Almost imperceptibly, Lewis’ face, distorted into a silent scream, turns into a radiant laugh. With her open arms raised high, she gradually clenches one hand into a fist, ready to strike, a gesture which in turn morphs into one of defence. Facing the audience with a look of astonishment, she stretches her hands out towards them, now kneeling. Once she has slowly got up again, her body vibrating, the sounds of Ensemble Nikel gently increase in volume and penetrate the silence, which until now had only been filled with the sound of her breathing, and as the stage lights keep getting brighter, Lewis’ fists open in the triumphant final gesture of a star – an image as if for eternity.
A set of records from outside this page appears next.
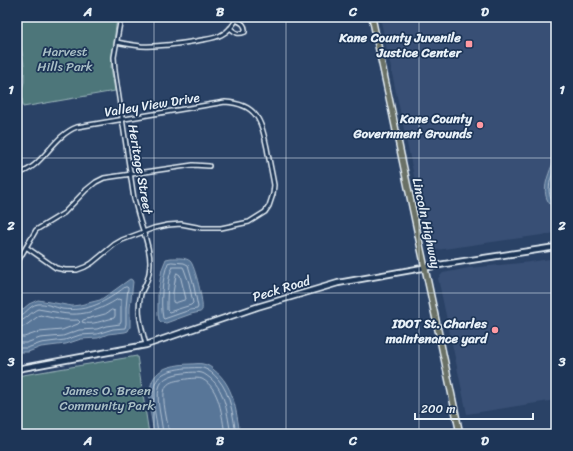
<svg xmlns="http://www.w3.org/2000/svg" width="573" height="451" font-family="Sriracha,sans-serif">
<rect width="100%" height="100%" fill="#2a4266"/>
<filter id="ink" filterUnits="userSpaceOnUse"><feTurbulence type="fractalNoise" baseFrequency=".025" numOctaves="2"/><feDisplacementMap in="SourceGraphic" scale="8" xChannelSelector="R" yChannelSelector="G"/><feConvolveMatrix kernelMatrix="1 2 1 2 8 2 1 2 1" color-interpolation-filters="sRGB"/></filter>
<g filter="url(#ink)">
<path fill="#384f74" d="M380 17H556V233L430 251Z
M556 258V400L467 414 438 278 443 273 469 268 530 262Z"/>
<path fill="#4d767a" stroke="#9ab4b9" d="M17 17H117L111 67 115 91 23 107 21 92 24 82V65L21 47 17 34Z
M137 356 149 434H17V376Z"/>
<path fill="#597698" stroke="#92a7be" d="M556 156V209C536 197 549 173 556 156Z
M171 258C177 258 185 257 190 261 195 265 204 304 202 310 201 311 201 312 200 312L191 314 166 323 161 322 159 320 158 314V292L162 269 166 259Z
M130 279 132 280 133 282 130 308V327L128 331 125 332 108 334 98 338 81 339 66 344 41 347 28 352H17V314L29 304 38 300 72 306 80 305 100 300 112 292Z
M191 364C195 364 199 363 203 364 208 365 211 367 214 370 234 385 236 411 240 434H154C153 428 152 421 151 415 149 396 146 374 169 367 176 365 184 364 191 364Z"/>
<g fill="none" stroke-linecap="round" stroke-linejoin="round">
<path stroke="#afc0d2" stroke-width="1" d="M556 166C550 177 544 196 556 205
M172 262 184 263 188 265 193 282 198 307 197 309 190 310 164 319 163 318C160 303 162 277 168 263Z
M173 267H183L184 269 189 283 193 303 191 305 169 312 167 310C167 300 167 275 173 267Z
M177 273 180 275 186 299 184 300 175 303 173 302V293L176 275Z
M112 310 115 311V316L114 318C103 320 92 326 82 322L83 320 105 314Z
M17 317C25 316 29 305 38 304 45 303 55 307 62 309 88 312 106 302 125 287H127L128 288 126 308V324L125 328 113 329 97 334 80 335 65 340 41 343 27 348H17
M17 322C26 321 30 312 38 309 46 310 53 312 61 313 83 317 100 310 118 299L121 300V322L120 324 106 326 97 329 79 330 63 336 40 338 26 343H17
M17 328 25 326 40 315C52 318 65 321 78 320L80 322 78 324 62 330 39 332 24 337H17
M158 434C157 419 151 403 154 388 157 372 171 370 185 368 191 368 198 367 203 368 209 370 214 374 218 379 231 394 233 416 236 434
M163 434C162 420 156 402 159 388 161 379 169 376 177 374 185 373 194 371 202 373 205 374 207 376 210 378 226 391 227 415 231 434
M169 434C168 421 161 400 165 388 168 382 174 381 180 380 187 379 196 377 202 379 220 388 222 417 225 434"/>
<g stroke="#e8f1f8" stroke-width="6">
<path id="street" d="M121 17 114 57 115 71 134 199C136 205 137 211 139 217 143 232 150 246 150 262 150 269 149 276 146 283 145 286 142 290 141 294 136 312 142 328 146 345
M230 28C236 33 238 35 245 32 246 25 242 23 236 20
M117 42C125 44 133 45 141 46 160 47 179 44 197 41 205 39 214 39 221 35 228 32 235 24 237 17
M17 174C43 168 52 136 77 127L225 102C257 104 261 120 267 148 269 160 272 173 274 185L273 194 269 206 265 212 249 222 221 228H202L181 224 168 225 154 228 122 240 115 244 92 263 85 267 77 270H65L56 268 26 247
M17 263 36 230 64 213 86 190 96 182 104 178 193 165 209 166"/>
</g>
<g stroke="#e8f1f8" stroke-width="8">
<path id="secondary" d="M17 369 146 345 257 307 338 283 445 264 556 247"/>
</g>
<g stroke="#e8f1f8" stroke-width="8">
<path id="primary" d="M372 17 460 434"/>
</g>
<use href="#street" stroke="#1d3557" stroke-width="3"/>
<use href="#secondary" stroke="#1d3557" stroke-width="4.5"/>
<use href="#primary" stroke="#6a7166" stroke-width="5"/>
</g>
</g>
<path fill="none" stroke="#e8f1f8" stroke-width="1" stroke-opacity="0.55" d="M154 17V434M286 17V434M419 17V434M17 158H556M17 293H556"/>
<g fill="#ff9aa2" stroke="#1d3557" stroke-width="1.5">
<rect x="465" y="40" width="8" height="8" rx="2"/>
<circle cx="480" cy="125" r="4"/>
<circle cx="495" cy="330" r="4"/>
</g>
<g text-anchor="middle" stroke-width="3.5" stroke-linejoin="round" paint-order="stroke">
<g font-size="13" font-weight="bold" fill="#e8f1f8" stroke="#1d3557" text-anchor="end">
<text x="461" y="42">Kane County Juvenile<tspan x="461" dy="15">Justice Center</tspan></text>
<text x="472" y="123">Kane County<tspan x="472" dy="15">Government Grounds</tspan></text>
<text x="487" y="328">IDOT St. Charles<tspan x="487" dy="15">maintenance yard</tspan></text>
</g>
<g font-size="13" fill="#aac0c6" stroke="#1d3557">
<text x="65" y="56">Harvest<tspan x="65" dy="15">Hills Park</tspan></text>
<text x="107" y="395">James O. Breen<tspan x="107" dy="15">Community Park</tspan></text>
</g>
<g font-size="13" fill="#e8f1f8" stroke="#1d3557">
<text transform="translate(152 104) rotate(-9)" y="5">Valley View Drive</text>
<text transform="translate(141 169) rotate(80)" y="5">Heritage Street</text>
<text transform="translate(427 223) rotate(78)" y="5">Lincoln Highway</text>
<text transform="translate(281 288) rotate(-17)" y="5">Peck Road</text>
</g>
</g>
<rect width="573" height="451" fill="none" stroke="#1d3557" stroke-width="44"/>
<path d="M415 413v6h118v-6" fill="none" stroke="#e8f1f8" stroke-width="2"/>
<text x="421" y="413" font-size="12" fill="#e8f1f8" stroke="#1d3557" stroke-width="3" paint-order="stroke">200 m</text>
<rect x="22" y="22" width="529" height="407" fill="none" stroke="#e8f1f8" stroke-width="1.5"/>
<g font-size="13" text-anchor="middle" font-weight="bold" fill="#e8f1f8">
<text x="88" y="16">A</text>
<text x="220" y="16">B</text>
<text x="353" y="16">C</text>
<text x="485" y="16">D</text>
<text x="11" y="94">1</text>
<text x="562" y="94">1</text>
<text x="11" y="230">2</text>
<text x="562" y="230">2</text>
<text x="11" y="366">3</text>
<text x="562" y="366">3</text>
<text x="88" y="445">A</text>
<text x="220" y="445">B</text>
<text x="353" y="445">C</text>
<text x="485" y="445">D</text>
</g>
</svg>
Since Lewis’ sculptural dance performance and Barden’s continuously transforming music are juxtaposed and neither art form is subordinated to the other, a tension arises from their temporal sequence that allows the two forms of expression to comment on, illuminate and expand each other. While watching, Lewis’ fluid gestures between submission, resistance and triumph combine with the recollection of Barden’s composition – which incorporates and musically transforms the ambiguous signs from the performance – and induce reflection: in this constellation rich in associations, a mental space opens up to the audience, which forces them, too, to question their own position within hierarchical structures in this seemingly endless game of transformation and revelation.
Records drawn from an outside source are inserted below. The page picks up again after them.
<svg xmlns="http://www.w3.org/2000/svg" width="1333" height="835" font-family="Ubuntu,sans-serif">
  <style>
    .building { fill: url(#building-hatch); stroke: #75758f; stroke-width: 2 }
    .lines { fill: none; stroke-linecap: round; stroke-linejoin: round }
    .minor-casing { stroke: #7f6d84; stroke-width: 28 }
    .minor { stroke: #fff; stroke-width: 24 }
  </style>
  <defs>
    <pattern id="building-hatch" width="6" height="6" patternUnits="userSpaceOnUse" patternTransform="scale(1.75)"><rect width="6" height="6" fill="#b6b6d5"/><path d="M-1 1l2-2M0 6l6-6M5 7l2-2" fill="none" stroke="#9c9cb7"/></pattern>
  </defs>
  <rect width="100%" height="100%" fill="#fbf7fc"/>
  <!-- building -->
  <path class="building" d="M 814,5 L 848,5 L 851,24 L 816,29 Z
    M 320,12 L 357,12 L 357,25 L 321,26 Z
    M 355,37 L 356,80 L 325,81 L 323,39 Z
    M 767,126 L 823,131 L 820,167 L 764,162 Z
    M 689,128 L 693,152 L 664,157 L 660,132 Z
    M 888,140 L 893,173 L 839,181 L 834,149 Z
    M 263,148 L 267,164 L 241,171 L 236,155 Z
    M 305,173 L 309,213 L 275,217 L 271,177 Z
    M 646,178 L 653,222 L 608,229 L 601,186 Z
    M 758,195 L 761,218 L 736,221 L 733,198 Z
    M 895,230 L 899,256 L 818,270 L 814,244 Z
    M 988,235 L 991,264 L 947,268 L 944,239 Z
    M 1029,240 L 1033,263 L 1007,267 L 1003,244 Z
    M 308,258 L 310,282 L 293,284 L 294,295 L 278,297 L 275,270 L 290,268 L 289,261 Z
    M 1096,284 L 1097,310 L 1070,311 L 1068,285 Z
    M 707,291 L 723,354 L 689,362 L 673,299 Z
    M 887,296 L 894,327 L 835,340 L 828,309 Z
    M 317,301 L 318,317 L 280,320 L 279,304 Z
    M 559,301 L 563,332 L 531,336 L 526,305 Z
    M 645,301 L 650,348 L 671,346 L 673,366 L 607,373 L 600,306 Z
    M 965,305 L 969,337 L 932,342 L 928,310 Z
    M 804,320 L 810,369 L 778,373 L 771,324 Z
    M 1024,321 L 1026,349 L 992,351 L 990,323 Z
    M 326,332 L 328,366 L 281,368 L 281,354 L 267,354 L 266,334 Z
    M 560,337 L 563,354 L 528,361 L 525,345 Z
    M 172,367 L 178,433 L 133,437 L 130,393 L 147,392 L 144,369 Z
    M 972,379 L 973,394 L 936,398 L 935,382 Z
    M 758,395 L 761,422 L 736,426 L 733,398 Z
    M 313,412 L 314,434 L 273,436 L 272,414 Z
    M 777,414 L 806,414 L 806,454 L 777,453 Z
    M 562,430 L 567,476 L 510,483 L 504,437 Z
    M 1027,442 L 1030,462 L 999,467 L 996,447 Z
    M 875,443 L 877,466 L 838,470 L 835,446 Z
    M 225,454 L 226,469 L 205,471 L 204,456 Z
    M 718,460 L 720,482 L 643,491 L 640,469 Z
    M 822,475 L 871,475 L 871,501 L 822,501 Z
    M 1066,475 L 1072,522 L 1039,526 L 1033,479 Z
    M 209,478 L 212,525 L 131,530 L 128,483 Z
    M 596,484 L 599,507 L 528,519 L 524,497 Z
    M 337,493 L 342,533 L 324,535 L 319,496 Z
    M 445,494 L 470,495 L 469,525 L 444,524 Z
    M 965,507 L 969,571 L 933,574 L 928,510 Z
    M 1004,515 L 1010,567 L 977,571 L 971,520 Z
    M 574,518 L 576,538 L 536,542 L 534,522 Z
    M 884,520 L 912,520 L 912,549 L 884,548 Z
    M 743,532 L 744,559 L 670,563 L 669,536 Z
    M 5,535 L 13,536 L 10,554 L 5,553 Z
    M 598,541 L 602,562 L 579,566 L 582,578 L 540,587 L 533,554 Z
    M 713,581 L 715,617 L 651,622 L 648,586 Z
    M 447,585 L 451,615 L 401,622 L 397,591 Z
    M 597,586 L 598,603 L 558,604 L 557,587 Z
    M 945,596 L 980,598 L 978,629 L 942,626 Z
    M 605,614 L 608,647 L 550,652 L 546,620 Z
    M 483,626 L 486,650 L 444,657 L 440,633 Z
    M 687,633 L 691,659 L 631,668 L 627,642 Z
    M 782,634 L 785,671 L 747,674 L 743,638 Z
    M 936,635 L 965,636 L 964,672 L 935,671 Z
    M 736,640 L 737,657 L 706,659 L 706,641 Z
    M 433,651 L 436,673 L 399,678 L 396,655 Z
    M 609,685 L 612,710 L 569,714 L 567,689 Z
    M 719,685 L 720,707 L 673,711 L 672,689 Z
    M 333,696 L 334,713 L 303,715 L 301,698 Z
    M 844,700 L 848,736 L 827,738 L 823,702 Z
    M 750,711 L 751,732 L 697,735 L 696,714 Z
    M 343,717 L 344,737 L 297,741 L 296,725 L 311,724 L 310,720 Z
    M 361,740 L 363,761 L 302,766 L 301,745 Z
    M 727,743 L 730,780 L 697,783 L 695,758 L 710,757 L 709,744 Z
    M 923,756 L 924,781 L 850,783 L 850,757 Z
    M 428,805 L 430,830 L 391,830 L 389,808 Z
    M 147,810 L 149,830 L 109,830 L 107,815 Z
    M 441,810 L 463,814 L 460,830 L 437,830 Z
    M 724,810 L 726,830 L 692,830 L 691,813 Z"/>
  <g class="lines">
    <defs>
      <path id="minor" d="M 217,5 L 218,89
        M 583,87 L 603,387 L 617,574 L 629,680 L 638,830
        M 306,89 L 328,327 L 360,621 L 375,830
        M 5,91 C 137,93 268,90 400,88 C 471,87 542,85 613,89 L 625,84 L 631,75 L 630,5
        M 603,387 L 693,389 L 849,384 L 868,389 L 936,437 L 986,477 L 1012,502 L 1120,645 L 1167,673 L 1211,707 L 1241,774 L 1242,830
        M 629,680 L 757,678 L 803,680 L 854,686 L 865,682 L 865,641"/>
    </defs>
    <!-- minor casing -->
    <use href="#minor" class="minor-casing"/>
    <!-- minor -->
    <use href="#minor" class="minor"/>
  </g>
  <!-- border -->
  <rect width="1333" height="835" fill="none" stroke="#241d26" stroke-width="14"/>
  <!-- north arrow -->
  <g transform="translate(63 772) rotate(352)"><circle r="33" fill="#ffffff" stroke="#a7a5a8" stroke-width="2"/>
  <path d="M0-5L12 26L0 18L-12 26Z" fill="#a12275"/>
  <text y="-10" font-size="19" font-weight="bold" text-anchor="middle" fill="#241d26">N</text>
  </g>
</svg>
While Barden’s and Lewis’ approach breaks down the normative configurations of watching and listening in favour of exploring the situational moment, thereby creating an imaginative space between body and sound, they also create a moment of productive insecurity in the process. Since music and dance in Limina/Sensation 1 do not follow the conventional rules of representation and, moreover, only make these visible through their complicity, the audience find themselves in a kind of flow between the two worlds, as a result of which the inner and outer alienation Lewis conveys by separating body and voice can be experienced as being capable of change: the maltreated but no less resistant physical substance of humans in Lewis’ piece transforms with the delicate guitar sounds of rebellion in Barden’s work into a utopian moment that calls the supposed reality into question and carries the possibility of real action within itself: arising from the silence of mysterious self-knowledge.

 

 

Christina Kaindl-Hönig studied theatre studies and philosophy in Vienna. She was a lecturer at the Department of Theatre, Film and Media Studies at the University of Vienna from 2009 to 2018, as well as Dramatic Advisor at the Salzburg Festival. Her monograph Theater ohne Illusionen. Georg Büchners Ästhetik der Emanzipation was published in 2011. She works as a theatre scholar, theatre critic and freelance writer. Publications in specialist journals as well as in Austrian and international print media. Frequently serves as a panel judge for theatre and literature.